Start of Block
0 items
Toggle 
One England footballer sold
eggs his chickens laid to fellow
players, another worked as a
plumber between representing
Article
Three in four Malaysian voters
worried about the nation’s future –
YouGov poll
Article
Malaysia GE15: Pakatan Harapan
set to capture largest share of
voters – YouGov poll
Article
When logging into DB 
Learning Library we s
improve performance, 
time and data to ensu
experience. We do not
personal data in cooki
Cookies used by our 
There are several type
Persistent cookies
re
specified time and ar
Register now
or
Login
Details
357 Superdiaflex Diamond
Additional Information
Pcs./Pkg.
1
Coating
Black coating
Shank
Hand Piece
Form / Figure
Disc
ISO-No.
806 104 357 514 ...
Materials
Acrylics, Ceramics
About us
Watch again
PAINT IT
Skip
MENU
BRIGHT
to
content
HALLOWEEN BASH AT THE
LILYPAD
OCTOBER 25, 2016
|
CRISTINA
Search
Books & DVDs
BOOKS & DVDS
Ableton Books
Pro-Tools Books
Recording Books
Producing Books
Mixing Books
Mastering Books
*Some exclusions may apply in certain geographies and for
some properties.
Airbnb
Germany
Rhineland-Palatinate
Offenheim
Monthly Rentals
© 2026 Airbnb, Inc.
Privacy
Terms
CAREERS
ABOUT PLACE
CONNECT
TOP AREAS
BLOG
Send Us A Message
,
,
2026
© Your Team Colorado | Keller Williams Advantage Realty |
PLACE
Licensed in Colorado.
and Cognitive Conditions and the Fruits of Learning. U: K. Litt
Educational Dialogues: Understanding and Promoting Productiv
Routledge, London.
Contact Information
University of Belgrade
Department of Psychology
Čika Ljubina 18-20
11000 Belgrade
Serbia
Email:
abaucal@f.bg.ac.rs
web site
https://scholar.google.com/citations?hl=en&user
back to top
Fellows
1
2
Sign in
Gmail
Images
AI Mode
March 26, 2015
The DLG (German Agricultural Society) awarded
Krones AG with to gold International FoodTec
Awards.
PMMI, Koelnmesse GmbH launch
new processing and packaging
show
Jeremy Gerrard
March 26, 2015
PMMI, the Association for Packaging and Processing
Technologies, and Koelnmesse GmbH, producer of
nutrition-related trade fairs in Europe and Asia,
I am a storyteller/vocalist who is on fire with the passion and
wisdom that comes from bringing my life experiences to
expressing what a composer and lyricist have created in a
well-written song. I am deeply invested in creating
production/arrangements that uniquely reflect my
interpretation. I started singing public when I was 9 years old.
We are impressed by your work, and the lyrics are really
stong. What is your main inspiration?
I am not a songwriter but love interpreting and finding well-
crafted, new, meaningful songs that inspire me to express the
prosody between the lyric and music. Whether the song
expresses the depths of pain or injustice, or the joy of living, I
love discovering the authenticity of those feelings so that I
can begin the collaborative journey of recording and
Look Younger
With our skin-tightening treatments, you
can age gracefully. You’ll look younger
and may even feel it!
End of Block
Start of Block
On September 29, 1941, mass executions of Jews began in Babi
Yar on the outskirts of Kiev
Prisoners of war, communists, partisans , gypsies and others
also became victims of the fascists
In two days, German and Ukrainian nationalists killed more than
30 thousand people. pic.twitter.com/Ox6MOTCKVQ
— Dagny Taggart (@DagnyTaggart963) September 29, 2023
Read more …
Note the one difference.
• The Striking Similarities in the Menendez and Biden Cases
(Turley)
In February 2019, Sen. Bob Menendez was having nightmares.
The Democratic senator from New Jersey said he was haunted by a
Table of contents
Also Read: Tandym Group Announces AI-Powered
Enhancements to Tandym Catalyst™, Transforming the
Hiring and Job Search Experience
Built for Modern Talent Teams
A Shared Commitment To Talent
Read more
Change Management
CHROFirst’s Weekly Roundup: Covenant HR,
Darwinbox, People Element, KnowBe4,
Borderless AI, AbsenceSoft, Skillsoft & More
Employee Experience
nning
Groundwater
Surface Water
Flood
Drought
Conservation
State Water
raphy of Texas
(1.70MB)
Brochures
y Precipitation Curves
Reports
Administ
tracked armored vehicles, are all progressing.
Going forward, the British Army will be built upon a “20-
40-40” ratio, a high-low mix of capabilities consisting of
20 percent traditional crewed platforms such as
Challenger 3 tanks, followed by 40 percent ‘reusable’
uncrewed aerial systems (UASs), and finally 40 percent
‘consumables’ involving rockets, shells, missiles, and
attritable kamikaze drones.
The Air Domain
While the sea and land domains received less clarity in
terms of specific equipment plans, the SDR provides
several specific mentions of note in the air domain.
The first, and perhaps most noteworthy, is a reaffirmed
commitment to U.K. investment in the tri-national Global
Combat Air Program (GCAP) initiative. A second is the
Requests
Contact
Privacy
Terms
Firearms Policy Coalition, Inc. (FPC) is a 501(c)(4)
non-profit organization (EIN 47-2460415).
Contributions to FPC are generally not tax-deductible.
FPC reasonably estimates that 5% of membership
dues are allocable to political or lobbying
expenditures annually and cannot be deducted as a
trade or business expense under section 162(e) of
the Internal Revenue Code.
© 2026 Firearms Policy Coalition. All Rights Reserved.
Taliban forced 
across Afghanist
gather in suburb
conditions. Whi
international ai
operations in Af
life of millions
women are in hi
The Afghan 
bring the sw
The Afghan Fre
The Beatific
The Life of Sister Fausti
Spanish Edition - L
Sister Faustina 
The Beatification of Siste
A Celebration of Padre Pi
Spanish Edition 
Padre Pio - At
End of Block
Problem details ▸
Quote the lines starting with the one containing "On September 29, 1941, mass" and continuing through the one containing "Groundwater", both included.

Exercise result ▸
On September 29, 1941, mass executions of Jews began in Babi
Yar on the outskirts of Kiev
Prisoners of war, communists, partisans , gypsies and others
also became victims of the fascists
In two days, German and Ukrainian nationalists killed more than
30 thousand people. pic.twitter.com/Ox6MOTCKVQ
— Dagny Taggart (@DagnyTaggart963) September 29, 2023
Read more …
Note the one difference.
• The Striking Similarities in the Menendez and Biden Cases
(Turley)
In February 2019, Sen. Bob Menendez was having nightmares.
The Democratic senator from New Jersey said he was haunted by a
Table of contents
Also Read: Tandym Group Announces AI-Powered
Enhancements to Tandym Catalyst™, Transforming the
Hiring and Job Search Experience
Built for Modern Talent Teams
A Shared Commitment To Talent
Read more
Change Management
CHROFirst’s Weekly Roundup: Covenant HR,
Darwinbox, People Element, KnowBe4,
Borderless AI, AbsenceSoft, Skillsoft & More
Employee Experience
nning
Groundwater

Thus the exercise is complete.